[PROBLEM]: Rewrite the stretch of data from the start through the line containing "state / province: Nevada", swapping "collector number" for "field number" and keeping everything else the same. Leave out the pictures.

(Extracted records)

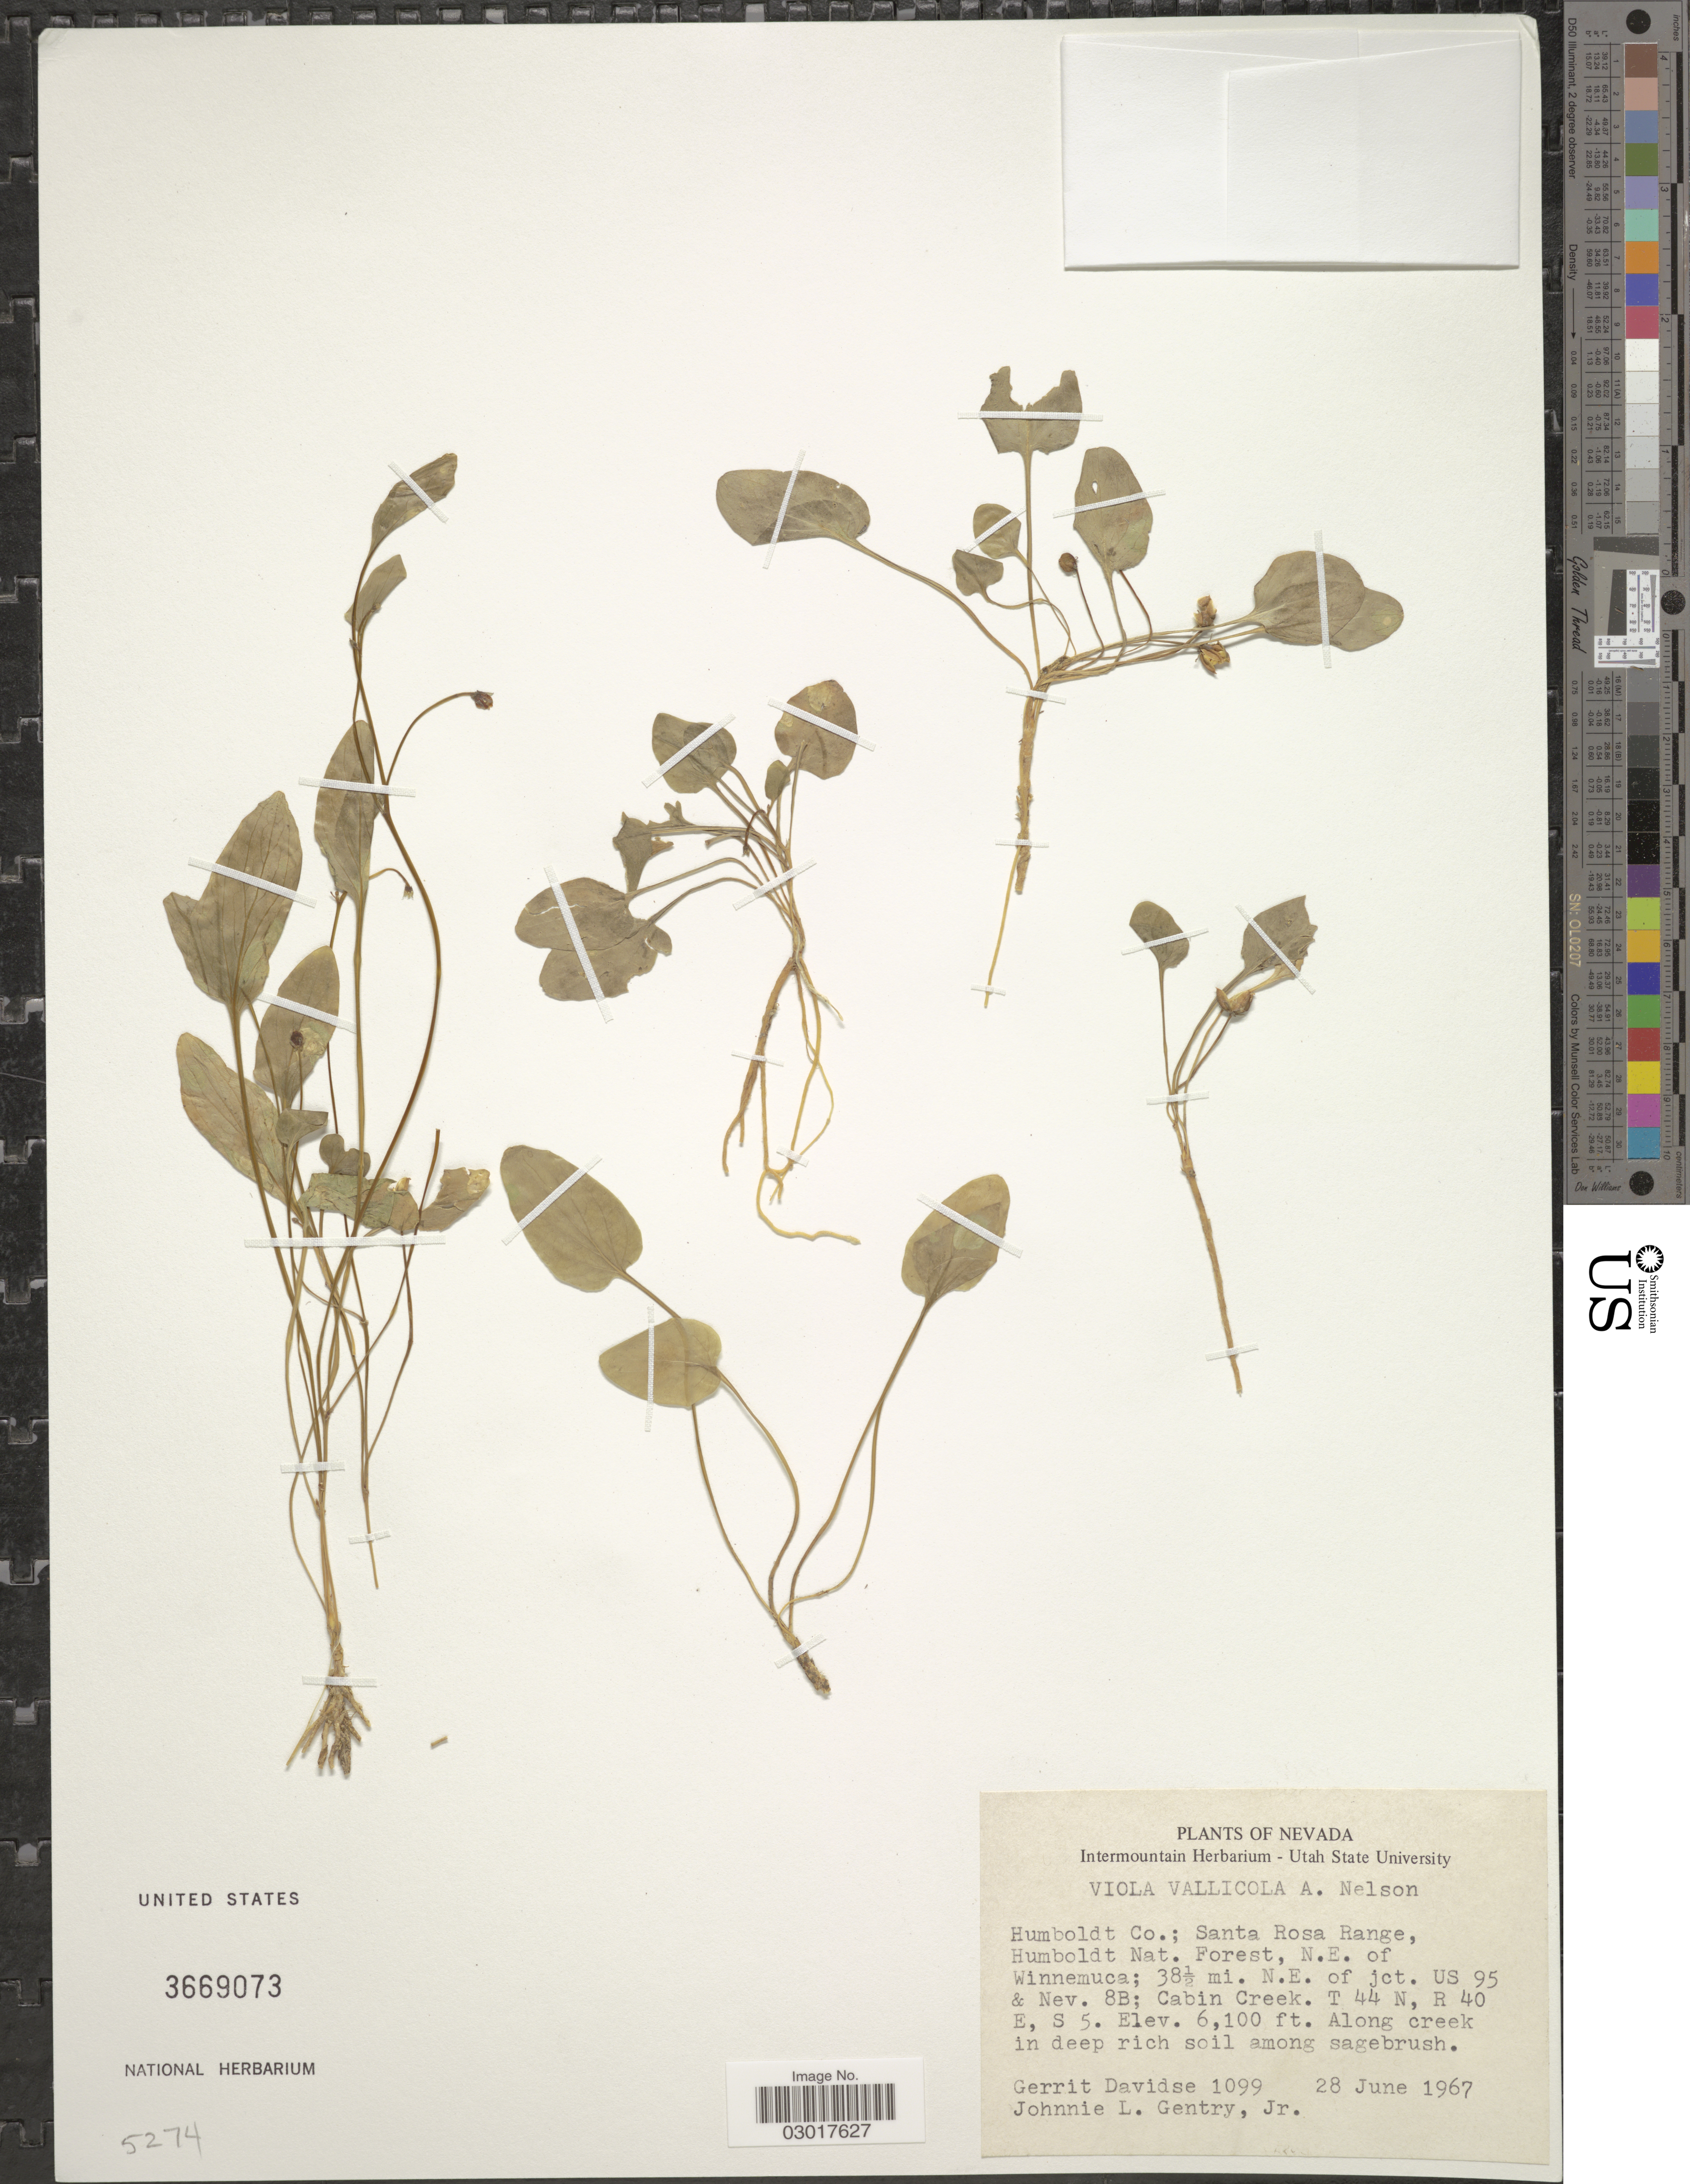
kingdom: Plantae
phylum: Tracheophyta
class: Magnoliopsida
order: Malpighiales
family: Violaceae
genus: Viola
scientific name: Viola vallicola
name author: A. Nelson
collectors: G. Davidse & J. L. Gentry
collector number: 1099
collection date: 1967-06-28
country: United States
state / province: Nevada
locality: Humboldt Co.; Santa Rosa Range, Humboldt Nat. Forest, N.E. of Winnemuca; 38½ mi. N.E. of jct. US 95 & Nev. 8B; Cabin Creek. T 44 N, R 40 E, S 5.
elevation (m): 1859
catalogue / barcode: US 3669073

[RESULT BELOW]:
kingdom: Plantae
phylum: Tracheophyta
class: Magnoliopsida
order: Malpighiales
family: Violaceae
genus: Viola
scientific name: Viola vallicola
name author: A. Nelson
collectors: G. Davidse & J. L. Gentry
field number: 1099
collection date: 1967-06-28
country: United States
state / province: Nevada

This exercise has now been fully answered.